If $P^2=P$, then
\begin{align}
\lambda(\lambda-1)I&=\lambda(\lambda-1)I-P(P-I) \\
&=\lambda^2I-\lambda I-P^2+P \\
&=(\lambda^2 I-P^2)-(\lambda I-P) \\
&=(\lambda I-P)(\lambda I+P)-(\lambda I-P) \\
&=(\lambda I-P)((\lambda-1)I+P)
\end{align}
Therefore, the resolvent of $P$ is defined for $\lambda\notin\{0,1\}$ by
\begin{align}
(\lambda I-P)^{-1}=\frac{1}{\lambda(\lambda-1)}((\lambda-1)I+P)
\end{align}
The spectrum can be $\{0\},\{1\},\{0,1\}$.

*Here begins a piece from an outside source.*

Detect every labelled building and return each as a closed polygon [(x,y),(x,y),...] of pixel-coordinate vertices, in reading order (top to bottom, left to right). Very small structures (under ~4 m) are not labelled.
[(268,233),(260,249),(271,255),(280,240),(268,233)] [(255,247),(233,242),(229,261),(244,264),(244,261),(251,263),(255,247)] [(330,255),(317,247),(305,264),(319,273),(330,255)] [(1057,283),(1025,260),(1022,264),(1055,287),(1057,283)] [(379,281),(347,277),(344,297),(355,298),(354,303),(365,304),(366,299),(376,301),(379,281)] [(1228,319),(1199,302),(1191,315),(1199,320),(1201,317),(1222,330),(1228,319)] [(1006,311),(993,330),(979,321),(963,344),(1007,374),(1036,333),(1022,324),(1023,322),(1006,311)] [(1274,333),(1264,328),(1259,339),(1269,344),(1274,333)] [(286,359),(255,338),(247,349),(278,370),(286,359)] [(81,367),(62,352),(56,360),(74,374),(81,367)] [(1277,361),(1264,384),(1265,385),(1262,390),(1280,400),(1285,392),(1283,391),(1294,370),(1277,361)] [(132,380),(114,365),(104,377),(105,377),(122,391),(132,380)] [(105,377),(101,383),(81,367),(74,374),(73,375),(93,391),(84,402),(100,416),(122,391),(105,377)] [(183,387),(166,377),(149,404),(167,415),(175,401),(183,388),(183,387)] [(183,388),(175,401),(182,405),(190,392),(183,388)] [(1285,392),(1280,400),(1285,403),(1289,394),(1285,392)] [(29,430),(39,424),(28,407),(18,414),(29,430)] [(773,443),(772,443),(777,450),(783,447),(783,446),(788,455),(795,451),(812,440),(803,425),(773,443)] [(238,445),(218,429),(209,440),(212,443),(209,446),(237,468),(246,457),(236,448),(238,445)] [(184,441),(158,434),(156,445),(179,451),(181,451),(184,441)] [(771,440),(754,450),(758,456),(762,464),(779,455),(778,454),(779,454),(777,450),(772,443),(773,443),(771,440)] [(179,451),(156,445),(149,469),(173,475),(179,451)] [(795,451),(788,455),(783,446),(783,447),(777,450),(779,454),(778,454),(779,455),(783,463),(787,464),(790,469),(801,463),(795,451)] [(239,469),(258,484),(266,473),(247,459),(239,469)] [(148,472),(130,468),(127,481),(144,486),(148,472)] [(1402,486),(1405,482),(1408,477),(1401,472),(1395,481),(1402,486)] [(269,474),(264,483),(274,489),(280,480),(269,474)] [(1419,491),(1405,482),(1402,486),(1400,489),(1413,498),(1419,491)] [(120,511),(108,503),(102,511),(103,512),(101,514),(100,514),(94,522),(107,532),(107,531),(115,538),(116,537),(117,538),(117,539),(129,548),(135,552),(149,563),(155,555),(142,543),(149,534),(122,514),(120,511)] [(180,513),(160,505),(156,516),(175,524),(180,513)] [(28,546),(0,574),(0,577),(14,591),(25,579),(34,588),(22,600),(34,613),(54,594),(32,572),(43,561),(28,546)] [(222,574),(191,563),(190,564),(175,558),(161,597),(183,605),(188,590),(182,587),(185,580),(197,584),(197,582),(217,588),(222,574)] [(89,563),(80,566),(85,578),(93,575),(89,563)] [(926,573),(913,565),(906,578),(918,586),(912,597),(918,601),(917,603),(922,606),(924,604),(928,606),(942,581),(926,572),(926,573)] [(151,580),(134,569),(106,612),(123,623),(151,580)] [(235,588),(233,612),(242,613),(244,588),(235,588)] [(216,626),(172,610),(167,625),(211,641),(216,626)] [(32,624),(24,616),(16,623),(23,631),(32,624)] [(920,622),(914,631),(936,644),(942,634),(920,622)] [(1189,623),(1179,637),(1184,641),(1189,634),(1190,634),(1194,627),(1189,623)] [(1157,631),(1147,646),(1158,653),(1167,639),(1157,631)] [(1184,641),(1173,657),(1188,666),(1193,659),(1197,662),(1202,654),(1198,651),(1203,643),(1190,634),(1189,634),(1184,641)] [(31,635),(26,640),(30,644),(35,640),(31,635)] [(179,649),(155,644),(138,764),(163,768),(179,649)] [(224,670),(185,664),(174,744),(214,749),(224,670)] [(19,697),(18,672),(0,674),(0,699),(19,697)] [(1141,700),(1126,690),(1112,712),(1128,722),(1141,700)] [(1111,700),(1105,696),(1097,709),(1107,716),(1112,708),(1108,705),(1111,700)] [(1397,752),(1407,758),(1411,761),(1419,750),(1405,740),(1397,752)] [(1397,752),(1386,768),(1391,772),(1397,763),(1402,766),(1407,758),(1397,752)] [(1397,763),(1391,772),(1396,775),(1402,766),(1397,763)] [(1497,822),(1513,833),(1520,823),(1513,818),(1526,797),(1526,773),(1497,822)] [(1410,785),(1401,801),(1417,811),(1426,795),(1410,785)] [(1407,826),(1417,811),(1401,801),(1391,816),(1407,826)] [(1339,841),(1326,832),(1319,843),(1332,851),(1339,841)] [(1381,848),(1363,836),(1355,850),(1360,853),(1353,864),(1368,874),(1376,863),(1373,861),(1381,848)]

NOTE: This technique works for any operator $P$ such that $p(P)=0$ for some polynomial $p$, which includes all $n\times n$ matrices because the characteristic polynomial is such a polynomial. But it also covers operators in infinite dimensions that are annihilated by a polynomial $p(\lambda)$, such as a projection. The technique for finding the resolvent $(\lambda I-A)^{-1}$ amounts to looking at the annihilating polynomial $p$ and writing
$$
p(\lambda)-p(\mu)=(\lambda-\mu)q(\lambda,\mu)
$$
and substituting $\mu=A$, and using $p(A)=0$:
$$
p(\lambda)I = (\lambda I-A)q(\lambda,A) \\
I=(\lambda I-A)\left[\frac{1}{p(\lambda)}q(\lambda,A)\right]=\left[\frac{1}{p(\lambda)}q(\lambda,A)\right](\lambda I-A)
$$
This works for all $\lambda$ for which $p(\lambda)\ne 0$ and gives the two-sided inverse:
$$
(\lambda I-A)^{-1}=\frac{1}{p(\lambda)}q(\lambda,A).
$$
This also works for all matrices over $\mathbb{C}$ by setting $p$ equal to the characteristic or minimal polynomial.